[Start of Dataset records]
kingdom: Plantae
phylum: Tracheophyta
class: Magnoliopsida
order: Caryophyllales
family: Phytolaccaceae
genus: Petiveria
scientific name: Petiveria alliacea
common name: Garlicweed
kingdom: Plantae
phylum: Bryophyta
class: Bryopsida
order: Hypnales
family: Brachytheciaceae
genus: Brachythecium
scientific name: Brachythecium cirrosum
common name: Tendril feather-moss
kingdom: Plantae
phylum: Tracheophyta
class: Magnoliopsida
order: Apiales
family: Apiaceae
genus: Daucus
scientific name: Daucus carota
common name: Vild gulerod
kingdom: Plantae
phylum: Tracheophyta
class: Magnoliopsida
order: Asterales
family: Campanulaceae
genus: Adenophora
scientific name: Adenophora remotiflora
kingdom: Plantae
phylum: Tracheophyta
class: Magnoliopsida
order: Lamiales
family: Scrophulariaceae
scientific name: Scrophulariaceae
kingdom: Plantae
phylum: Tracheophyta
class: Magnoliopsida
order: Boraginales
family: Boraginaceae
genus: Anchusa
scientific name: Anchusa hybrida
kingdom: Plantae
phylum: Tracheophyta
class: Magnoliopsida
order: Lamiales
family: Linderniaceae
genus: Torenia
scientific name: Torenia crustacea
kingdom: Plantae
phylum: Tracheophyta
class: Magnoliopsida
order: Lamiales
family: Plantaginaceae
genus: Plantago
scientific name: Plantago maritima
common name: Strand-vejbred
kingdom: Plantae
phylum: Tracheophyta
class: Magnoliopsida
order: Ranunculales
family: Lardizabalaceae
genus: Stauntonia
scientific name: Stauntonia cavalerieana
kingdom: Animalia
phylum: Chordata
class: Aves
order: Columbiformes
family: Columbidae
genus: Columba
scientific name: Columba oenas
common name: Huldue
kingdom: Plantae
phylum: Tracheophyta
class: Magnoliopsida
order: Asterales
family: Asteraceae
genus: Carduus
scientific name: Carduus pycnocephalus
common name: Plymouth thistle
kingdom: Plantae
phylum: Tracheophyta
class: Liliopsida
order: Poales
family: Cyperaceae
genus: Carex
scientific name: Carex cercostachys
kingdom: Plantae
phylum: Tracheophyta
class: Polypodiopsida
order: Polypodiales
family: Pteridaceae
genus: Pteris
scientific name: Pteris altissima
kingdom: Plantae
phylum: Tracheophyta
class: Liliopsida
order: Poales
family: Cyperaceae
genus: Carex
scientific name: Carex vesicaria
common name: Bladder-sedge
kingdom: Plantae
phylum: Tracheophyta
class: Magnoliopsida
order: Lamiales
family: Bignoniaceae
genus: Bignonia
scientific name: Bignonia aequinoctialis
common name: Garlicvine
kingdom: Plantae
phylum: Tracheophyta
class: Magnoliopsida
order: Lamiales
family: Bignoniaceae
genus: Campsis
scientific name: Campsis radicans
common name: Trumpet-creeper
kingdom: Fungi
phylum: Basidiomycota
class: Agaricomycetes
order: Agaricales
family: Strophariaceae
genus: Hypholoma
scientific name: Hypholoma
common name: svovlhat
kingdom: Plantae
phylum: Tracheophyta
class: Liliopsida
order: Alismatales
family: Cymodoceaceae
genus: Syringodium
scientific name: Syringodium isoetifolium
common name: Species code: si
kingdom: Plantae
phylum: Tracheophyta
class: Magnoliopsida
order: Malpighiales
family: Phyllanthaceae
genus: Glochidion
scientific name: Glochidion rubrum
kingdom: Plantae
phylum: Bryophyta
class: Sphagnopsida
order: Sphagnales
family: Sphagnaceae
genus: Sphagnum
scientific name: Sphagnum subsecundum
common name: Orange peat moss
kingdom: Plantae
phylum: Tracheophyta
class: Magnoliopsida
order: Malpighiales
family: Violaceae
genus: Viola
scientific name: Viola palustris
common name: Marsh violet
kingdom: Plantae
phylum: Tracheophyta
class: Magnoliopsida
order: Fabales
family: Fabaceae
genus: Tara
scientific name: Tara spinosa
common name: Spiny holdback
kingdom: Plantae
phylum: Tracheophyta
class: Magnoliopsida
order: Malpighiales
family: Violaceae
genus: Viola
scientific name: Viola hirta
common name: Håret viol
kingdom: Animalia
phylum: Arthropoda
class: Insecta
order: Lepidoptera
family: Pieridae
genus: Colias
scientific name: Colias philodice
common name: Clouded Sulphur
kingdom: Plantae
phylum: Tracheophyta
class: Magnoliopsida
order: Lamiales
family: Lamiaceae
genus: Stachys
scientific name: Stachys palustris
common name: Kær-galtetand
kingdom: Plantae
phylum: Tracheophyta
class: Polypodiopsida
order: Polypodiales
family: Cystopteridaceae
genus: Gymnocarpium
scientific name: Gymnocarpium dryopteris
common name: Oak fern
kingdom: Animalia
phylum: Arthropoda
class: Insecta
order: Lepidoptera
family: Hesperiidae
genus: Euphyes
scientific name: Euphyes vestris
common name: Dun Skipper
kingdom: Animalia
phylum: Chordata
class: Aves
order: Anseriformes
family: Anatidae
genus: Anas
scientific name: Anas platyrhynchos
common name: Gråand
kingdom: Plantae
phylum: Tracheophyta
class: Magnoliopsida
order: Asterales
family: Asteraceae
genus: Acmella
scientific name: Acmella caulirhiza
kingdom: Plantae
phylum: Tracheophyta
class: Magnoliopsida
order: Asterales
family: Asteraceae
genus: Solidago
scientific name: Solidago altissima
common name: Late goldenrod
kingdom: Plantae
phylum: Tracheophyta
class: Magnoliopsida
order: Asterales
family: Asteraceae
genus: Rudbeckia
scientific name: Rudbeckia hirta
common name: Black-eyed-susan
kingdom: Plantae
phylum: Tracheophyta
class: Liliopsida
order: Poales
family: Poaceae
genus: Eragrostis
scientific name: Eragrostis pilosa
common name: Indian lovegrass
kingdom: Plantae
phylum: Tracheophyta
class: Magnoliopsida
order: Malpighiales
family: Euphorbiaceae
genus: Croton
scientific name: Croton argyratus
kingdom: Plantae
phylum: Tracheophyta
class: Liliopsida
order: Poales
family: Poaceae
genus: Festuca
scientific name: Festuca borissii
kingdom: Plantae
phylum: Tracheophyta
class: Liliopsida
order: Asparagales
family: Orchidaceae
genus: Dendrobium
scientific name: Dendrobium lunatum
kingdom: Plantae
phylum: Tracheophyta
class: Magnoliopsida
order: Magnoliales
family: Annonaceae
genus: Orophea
[End of Dataset records]
Please copy out every line of the records above, keeping each one unchanged.

§ **Complete output**:
kingdom: Plantae
phylum: Tracheophyta
class: Magnoliopsida
order: Caryophyllales
family: Phytolaccaceae
genus: Petiveria
scientific name: Petiveria alliacea
common name: Garlicweed
kingdom: Plantae
phylum: Bryophyta
class: Bryopsida
order: Hypnales
family: Brachytheciaceae
genus: Brachythecium
scientific name: Brachythecium cirrosum
common name: Tendril feather-moss
kingdom: Plantae
phylum: Tracheophyta
class: Magnoliopsida
order: Apiales
family: Apiaceae
genus: Daucus
scientific name: Daucus carota
common name: Vild gulerod
kingdom: Plantae
phylum: Tracheophyta
class: Magnoliopsida
order: Asterales
family: Campanulaceae
genus: Adenophora
scientific name: Adenophora remotiflora
kingdom: Plantae
phylum: Tracheophyta
class: Magnoliopsida
order: Lamiales
family: Scrophulariaceae
scientific name: Scrophulariaceae
kingdom: Plantae
phylum: Tracheophyta
class: Magnoliopsida
order: Boraginales
family: Boraginaceae
genus: Anchusa
scientific name: Anchusa hybrida
kingdom: Plantae
phylum: Tracheophyta
class: Magnoliopsida
order: Lamiales
family: Linderniaceae
genus: Torenia
scientific name: Torenia crustacea
kingdom: Plantae
phylum: Tracheophyta
class: Magnoliopsida
order: Lamiales
family: Plantaginaceae
genus: Plantago
scientific name: Plantago maritima
common name: Strand-vejbred
kingdom: Plantae
phylum: Tracheophyta
class: Magnoliopsida
order: Ranunculales
family: Lardizabalaceae
genus: Stauntonia
scientific name: Stauntonia cavalerieana
kingdom: Animalia
phylum: Chordata
class: Aves
order: Columbiformes
family: Columbidae
genus: Columba
scientific name: Columba oenas
common name: Huldue
kingdom: Plantae
phylum: Tracheophyta
class: Magnoliopsida
order: Asterales
family: Asteraceae
genus: Carduus
scientific name: Carduus pycnocephalus
common name: Plymouth thistle
kingdom: Plantae
phylum: Tracheophyta
class: Liliopsida
order: Poales
family: Cyperaceae
genus: Carex
scientific name: Carex cercostachys
kingdom: Plantae
phylum: Tracheophyta
class: Polypodiopsida
order: Polypodiales
family: Pteridaceae
genus: Pteris
scientific name: Pteris altissima
kingdom: Plantae
phylum: Tracheophyta
class: Liliopsida
order: Poales
family: Cyperaceae
genus: Carex
scientific name: Carex vesicaria
common name: Bladder-sedge
kingdom: Plantae
phylum: Tracheophyta
class: Magnoliopsida
order: Lamiales
family: Bignoniaceae
genus: Bignonia
scientific name: Bignonia aequinoctialis
common name: Garlicvine
kingdom: Plantae
phylum: Tracheophyta
class: Magnoliopsida
order: Lamiales
family: Bignoniaceae
genus: Campsis
scientific name: Campsis radicans
common name: Trumpet-creeper
kingdom: Fungi
phylum: Basidiomycota
class: Agaricomycetes
order: Agaricales
family: Strophariaceae
genus: Hypholoma
scientific name: Hypholoma
common name: svovlhat
kingdom: Plantae
phylum: Tracheophyta
class: Liliopsida
order: Alismatales
family: Cymodoceaceae
genus: Syringodium
scientific name: Syringodium isoetifolium
common name: Species code: si
kingdom: Plantae
phylum: Tracheophyta
class: Magnoliopsida
order: Malpighiales
family: Phyllanthaceae
genus: Glochidion
scientific name: Glochidion rubrum
kingdom: Plantae
phylum: Bryophyta
class: Sphagnopsida
order: Sphagnales
family: Sphagnaceae
genus: Sphagnum
scientific name: Sphagnum subsecundum
common name: Orange peat moss
kingdom: Plantae
phylum: Tracheophyta
class: Magnoliopsida
order: Malpighiales
family: Violaceae
genus: Viola
scientific name: Viola palustris
common name: Marsh violet
kingdom: Plantae
phylum: Tracheophyta
class: Magnoliopsida
order: Fabales
family: Fabaceae
genus: Tara
scientific name: Tara spinosa
common name: Spiny holdback
kingdom: Plantae
phylum: Tracheophyta
class: Magnoliopsida
order: Malpighiales
family: Violaceae
genus: Viola
scientific name: Viola hirta
common name: Håret viol
kingdom: Animalia
phylum: Arthropoda
class: Insecta
order: Lepidoptera
family: Pieridae
genus: Colias
scientific name: Colias philodice
common name: Clouded Sulphur
kingdom: Plantae
phylum: Tracheophyta
class: Magnoliopsida
order: Lamiales
family: Lamiaceae
genus: Stachys
scientific name: Stachys palustris
common name: Kær-galtetand
kingdom: Plantae
phylum: Tracheophyta
class: Polypodiopsida
order: Polypodiales
family: Cystopteridaceae
genus: Gymnocarpium
scientific name: Gymnocarpium dryopteris
common name: Oak fern
kingdom: Animalia
phylum: Arthropoda
class: Insecta
order: Lepidoptera
family: Hesperiidae
genus: Euphyes
scientific name: Euphyes vestris
common name: Dun Skipper
kingdom: Animalia
phylum: Chordata
class: Aves
order: Anseriformes
family: Anatidae
genus: Anas
scientific name: Anas platyrhynchos
common name: Gråand
kingdom: Plantae
phylum: Tracheophyta
class: Magnoliopsida
order: Asterales
family: Asteraceae
genus: Acmella
scientific name: Acmella caulirhiza
kingdom: Plantae
phylum: Tracheophyta
class: Magnoliopsida
order: Asterales
family: Asteraceae
genus: Solidago
scientific name: Solidago altissima
common name: Late goldenrod
kingdom: Plantae
phylum: Tracheophyta
class: Magnoliopsida
order: Asterales
family: Asteraceae
genus: Rudbeckia
scientific name: Rudbeckia hirta
common name: Black-eyed-susan
kingdom: Plantae
phylum: Tracheophyta
class: Liliopsida
order: Poales
family: Poaceae
genus: Eragrostis
scientific name: Eragrostis pilosa
common name: Indian lovegrass
kingdom: Plantae
phylum: Tracheophyta
class: Magnoliopsida
order: Malpighiales
family: Euphorbiaceae
genus: Croton
scientific name: Croton argyratus
kingdom: Plantae
phylum: Tracheophyta
class: Liliopsida
order: Poales
family: Poaceae
genus: Festuca
scientific name: Festuca borissii
kingdom: Plantae
phylum: Tracheophyta
class: Liliopsida
order: Asparagales
family: Orchidaceae
genus: Dendrobium
scientific name: Dendrobium lunatum
kingdom: Plantae
phylum: Tracheophyta
class: Magnoliopsida
order: Magnoliales
family: Annonaceae
genus: Orophea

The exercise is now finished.